The channels clothed in waters, the low cities
In which the water-gods and sea-nymphs dwell,
I have perused; sought thro’ whole woods and forests
Of leafless coral, planted in the deeps;
Toss’d up the beds of pearl; rouzed up huge whales,
And stern sea-monsters, from their rocky dens;
Those bottoms, bottomless; shallows and shelves,
And all those currents where th’ earth’s springs break in;
Those plains where Neptune feeds his porpoises,
Sea-morses, seals, and all his cattle else:
Thro’ all our ebbs and tides my trump hath blazed her,
Yet can no cavern shew me Proserpine.

She questions the Earth.

Cer. Fair sister Earth, for all these beauteous fields,
Spread o’er thy breast; for all these fertile crops,
With which my plenty hath enrich’d thy bosom;
For all those rich and pleasant wreaths of grain,
With which so oft thy temples I have crowned;
For all the yearly liveries, and fresh robes,
Upon thy summer beauty I bestow—
Shew me my Child!
Earth. Not in revenge, fair Ceres,
That your remorseless ploughs have rak’t my breast,
Nor that your iron-tooth’d harrows print my face
So full of wrinkles; that you dig my sides
For marle and soil, and make me bleed my springs
Thro’ all my open’d veins to weaken me—
Do I conceal your Daughter.
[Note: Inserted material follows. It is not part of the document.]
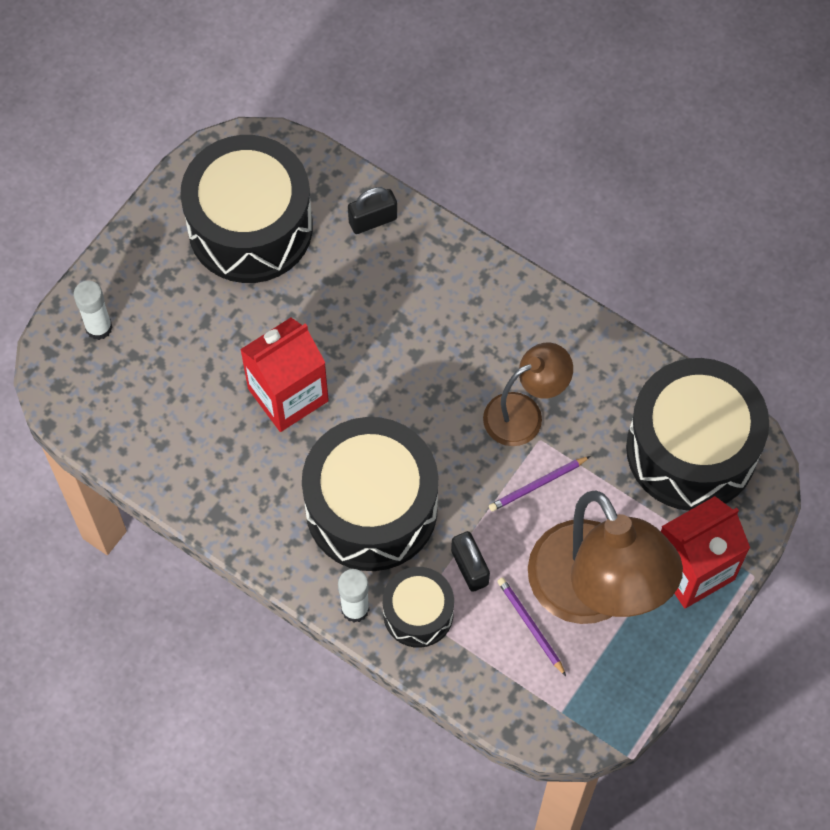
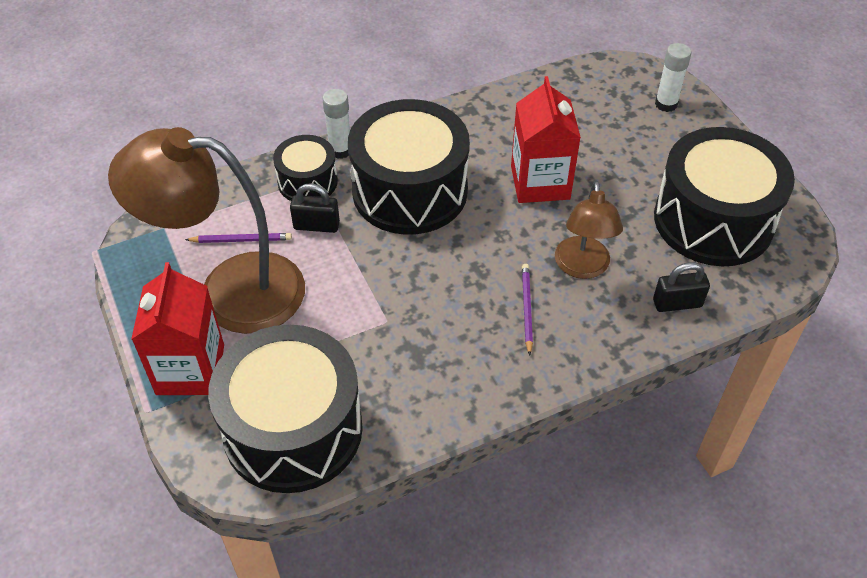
camera: 120 degrees right, 15 degrees down
(373, 220) = (677, 303): black padlock -> black padlock turned 75 degrees clockwise
(524, 413) = (418, 322): brown lamp -> brown lamp (582, 267)
(537, 485) = (348, 300): purple pencil -> purple pencil (526, 309)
I have spread
My arms from sea to sea, look’d o’er my mountains,
Examin’d all my pastures, groves, and plains,
Marshes and wolds, my woods and champain fields,
My dens and caves—and yet, from foot to head,
I have no place on which the Moon[197] doth tread.
Cer. Then, Earth, thou’st lost her; and, for Proserpine,
I’ll strike thee with a lasting barrenness.
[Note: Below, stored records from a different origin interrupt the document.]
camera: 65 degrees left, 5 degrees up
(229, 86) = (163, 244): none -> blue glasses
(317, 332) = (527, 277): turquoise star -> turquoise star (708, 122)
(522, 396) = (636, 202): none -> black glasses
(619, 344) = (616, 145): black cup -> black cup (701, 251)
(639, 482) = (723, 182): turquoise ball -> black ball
No more shall plenty crown thy fertile brows;
I’ll break thy ploughs, thy oxen murrain-strike:
With idle agues I’ll consume thy swains;
Sow tares and cockles in thy lands of wheat,
Whose spikes the weed and cooch-grass shall outgrow,
And choke it in the blade. The rotten showers
Shall drown thy seed, which the hot sun shall parch,
Or mildews rot; and what remains, shall be
A prey to ravenous birds.—Oh Proserpine!—
You Gods that dwell above, and you below,
Both of the woods and gardens, rivers, brooks,
Fountains and wells, some one among you all
Shew me her self or grave: to you I call.